不動産経営 誰も教えてくれないお金の残し方

川村 龍平 (著)

2020年6月26日発行

不動産投資は知識がない状態で始めてしまうと失敗することも多い資産運用です。初心者の方の中には、「分からないことが多いから不動産業者に相談して進めよう」と考えている人もいるかもしれません。

しかし、不動産投資を通じて明確にお金を残す方法まで教えてくれる不動産業者はあまり多くありません。お金を残すために重要なポイントは、実際の手残りを見て物件を選ぶことと経費の削減です。

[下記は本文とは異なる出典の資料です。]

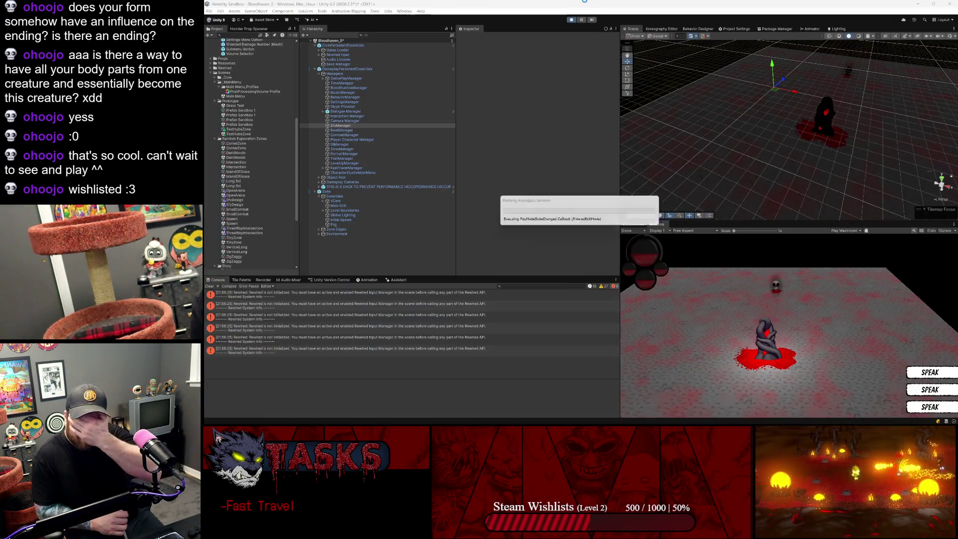
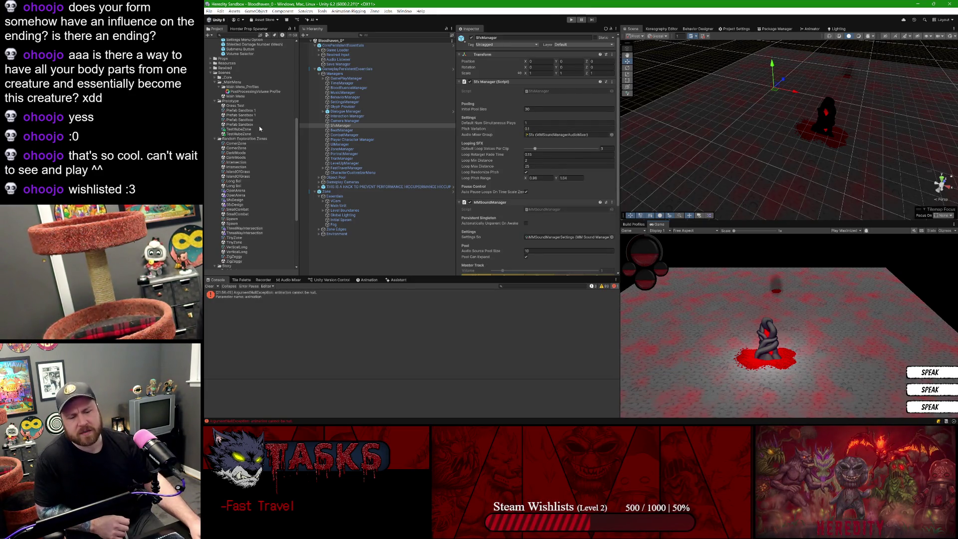
Step: Clear the null-animation error from Unity's Console and bring Rider forward at InteractionManager.cs
click(209, 286)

この記事では、不動産投資によるお金の残し方について解説します。

不動産投資は黒字倒産との戦い

不動産投資は入居者がいて家賃収入が入っているのに、税金を支払うと赤字になってしまうという事態も起こり得る資産運用です。いわゆる黒字倒産の状態にならないために気を付けるべきポイントについて解説します。

「何となく手残りが少ない」は危険信号

2021年時点では「かぼちゃの馬車事件」及びコロナの流行に端を発した不景気などにより、銀行の不動産投資に対する融資姿勢は厳しくなっています。かぼちゃの馬車事件について事の顛末を紐解いていくと、相場を無視した物件価格や家賃設定など、投資家が不動産投資に関する知識を持っていれば騙されずに済んだ部分がたくさん見えてきます。

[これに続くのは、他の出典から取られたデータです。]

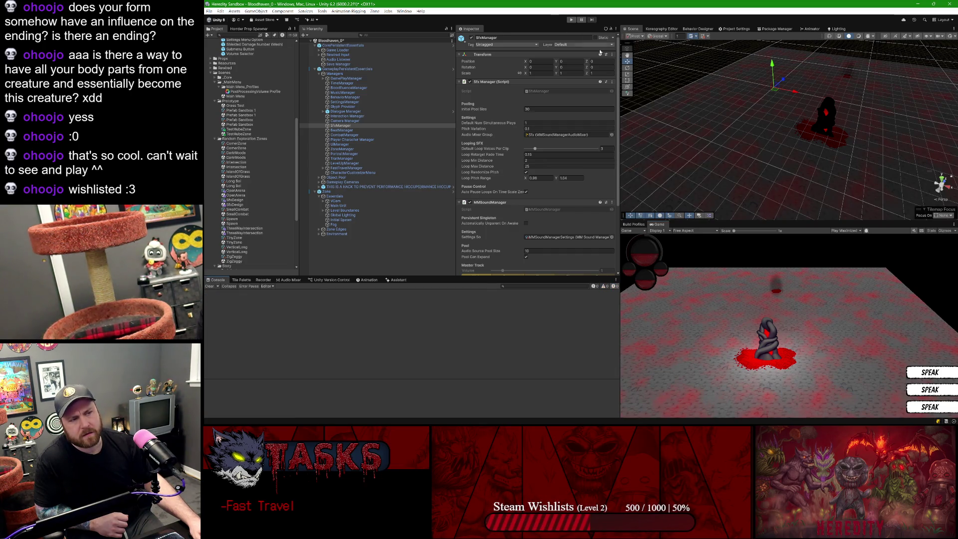
click(649, 420)
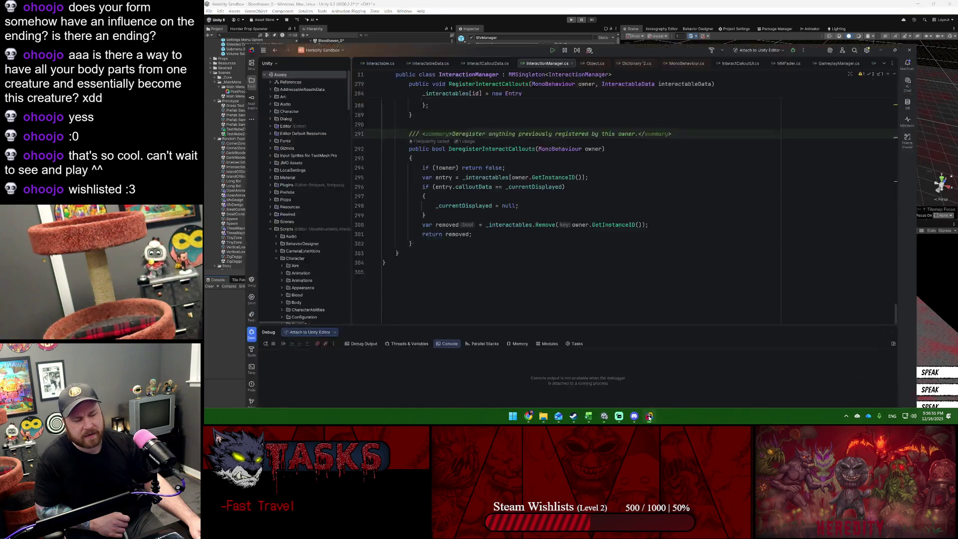
Step: Highlight _currentDisplayed usages and scroll up through InteractionManager.cs to review them
double_click(449, 181)
scroll(449, 181, up, 1)
scroll(564, 184, up, 20)
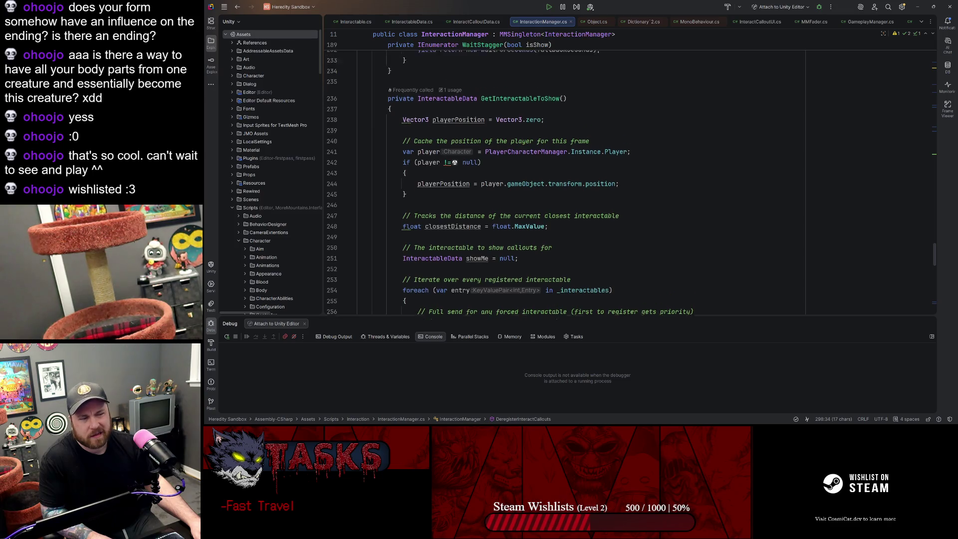
scroll(564, 185, up, 18)
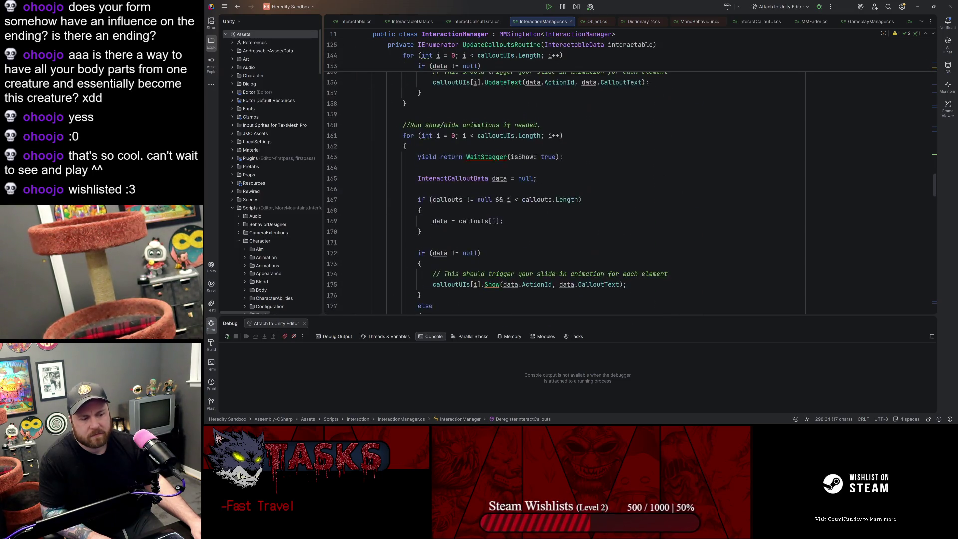
scroll(564, 184, up, 7)
scroll(579, 175, up, 15)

不動産投資に興味がない人の目にもつくほど大きく報道された事件であり、「自分はこんな簡単に騙されない」と感じた人も多いのではないでしょうか。

しかし、投資を含む不動産の業界は歴史が古く、悪徳不動産業者のやり口も多様化しています。生半可な知識しか持たない状態では、必ずしも百戦錬磨の不動産業者に騙されないとも言い切れません。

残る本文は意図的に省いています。